→ **WHAT TO PRODUCE**:
Repeat the material below, switching every "collection date" to "date collected" and leaving all else as it is.
******************************
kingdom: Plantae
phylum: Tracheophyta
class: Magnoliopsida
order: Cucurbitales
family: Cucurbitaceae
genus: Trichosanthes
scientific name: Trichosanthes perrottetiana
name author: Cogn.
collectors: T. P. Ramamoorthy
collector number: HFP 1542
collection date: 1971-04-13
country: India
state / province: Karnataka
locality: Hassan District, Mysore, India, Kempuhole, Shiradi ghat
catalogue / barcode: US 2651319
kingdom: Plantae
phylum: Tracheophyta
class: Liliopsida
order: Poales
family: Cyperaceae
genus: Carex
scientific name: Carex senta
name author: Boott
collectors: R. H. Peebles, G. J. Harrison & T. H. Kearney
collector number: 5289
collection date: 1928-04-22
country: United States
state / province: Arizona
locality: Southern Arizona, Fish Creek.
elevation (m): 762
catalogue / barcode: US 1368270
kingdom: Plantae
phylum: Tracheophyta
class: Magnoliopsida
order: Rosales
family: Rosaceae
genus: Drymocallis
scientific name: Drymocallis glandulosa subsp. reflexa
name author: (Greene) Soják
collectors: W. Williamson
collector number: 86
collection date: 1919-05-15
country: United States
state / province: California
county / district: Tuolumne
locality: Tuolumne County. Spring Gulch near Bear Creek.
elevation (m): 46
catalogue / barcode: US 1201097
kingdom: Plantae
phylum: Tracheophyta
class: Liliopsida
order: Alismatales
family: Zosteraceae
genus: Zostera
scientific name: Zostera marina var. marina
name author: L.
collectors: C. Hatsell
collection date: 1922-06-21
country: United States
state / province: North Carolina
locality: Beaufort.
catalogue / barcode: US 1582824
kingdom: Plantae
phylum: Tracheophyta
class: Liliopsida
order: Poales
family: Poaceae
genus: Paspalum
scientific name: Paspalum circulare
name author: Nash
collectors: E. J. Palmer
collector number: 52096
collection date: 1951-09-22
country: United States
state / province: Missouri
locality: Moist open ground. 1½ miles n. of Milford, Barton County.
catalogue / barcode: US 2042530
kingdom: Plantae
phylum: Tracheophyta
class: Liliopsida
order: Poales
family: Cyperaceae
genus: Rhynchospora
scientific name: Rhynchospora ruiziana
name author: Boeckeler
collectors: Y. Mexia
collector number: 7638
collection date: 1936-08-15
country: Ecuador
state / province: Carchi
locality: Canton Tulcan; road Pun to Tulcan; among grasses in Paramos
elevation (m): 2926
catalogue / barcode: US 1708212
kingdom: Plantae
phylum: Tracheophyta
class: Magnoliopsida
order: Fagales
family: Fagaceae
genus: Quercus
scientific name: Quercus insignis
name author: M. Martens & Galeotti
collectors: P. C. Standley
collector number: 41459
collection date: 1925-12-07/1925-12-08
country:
******************************
→ **WRITTEN REPLY**:
kingdom: Plantae
phylum: Tracheophyta
class: Magnoliopsida
order: Cucurbitales
family: Cucurbitaceae
genus: Trichosanthes
scientific name: Trichosanthes perrottetiana
name author: Cogn.
collectors: T. P. Ramamoorthy
collector number: HFP 1542
date collected: 1971-04-13
country: India
state / province: Karnataka
locality: Hassan District, Mysore, India, Kempuhole, Shiradi ghat
catalogue / barcode: US 2651319
kingdom: Plantae
phylum: Tracheophyta
class: Liliopsida
order: Poales
family: Cyperaceae
genus: Carex
scientific name: Carex senta
name author: Boott
collectors: R. H. Peebles, G. J. Harrison & T. H. Kearney
collector number: 5289
date collected: 1928-04-22
country: United States
state / province: Arizona
locality: Southern Arizona, Fish Creek.
elevation (m): 762
catalogue / barcode: US 1368270
kingdom: Plantae
phylum: Tracheophyta
class: Magnoliopsida
order: Rosales
family: Rosaceae
genus: Drymocallis
scientific name: Drymocallis glandulosa subsp. reflexa
name author: (Greene) Soják
collectors: W. Williamson
collector number: 86
date collected: 1919-05-15
country: United States
state / province: California
county / district: Tuolumne
locality: Tuolumne County. Spring Gulch near Bear Creek.
elevation (m): 46
catalogue / barcode: US 1201097
kingdom: Plantae
phylum: Tracheophyta
class: Liliopsida
order: Alismatales
family: Zosteraceae
genus: Zostera
scientific name: Zostera marina var. marina
name author: L.
collectors: C. Hatsell
date collected: 1922-06-21
country: United States
state / province: North Carolina
locality: Beaufort.
catalogue / barcode: US 1582824
kingdom: Plantae
phylum: Tracheophyta
class: Liliopsida
order: Poales
family: Poaceae
genus: Paspalum
scientific name: Paspalum circulare
name author: Nash
collectors: E. J. Palmer
collector number: 52096
date collected: 1951-09-22
country: United States
state / province: Missouri
locality: Moist open ground. 1½ miles n. of Milford, Barton County.
catalogue / barcode: US 2042530
kingdom: Plantae
phylum: Tracheophyta
class: Liliopsida
order: Poales
family: Cyperaceae
genus: Rhynchospora
scientific name: Rhynchospora ruiziana
name author: Boeckeler
collectors: Y. Mexia
collector number: 7638
date collected: 1936-08-15
country: Ecuador
state / province: Carchi
locality: Canton Tulcan; road Pun to Tulcan; among grasses in Paramos
elevation (m): 2926
catalogue / barcode: US 1708212
kingdom: Plantae
phylum: Tracheophyta
class: Magnoliopsida
order: Fagales
family: Fagaceae
genus: Quercus
scientific name: Quercus insignis
name author: M. Martens & Galeotti
collectors: P. C. Standley
collector number: 41459
date collected: 1925-12-07/1925-12-08
country:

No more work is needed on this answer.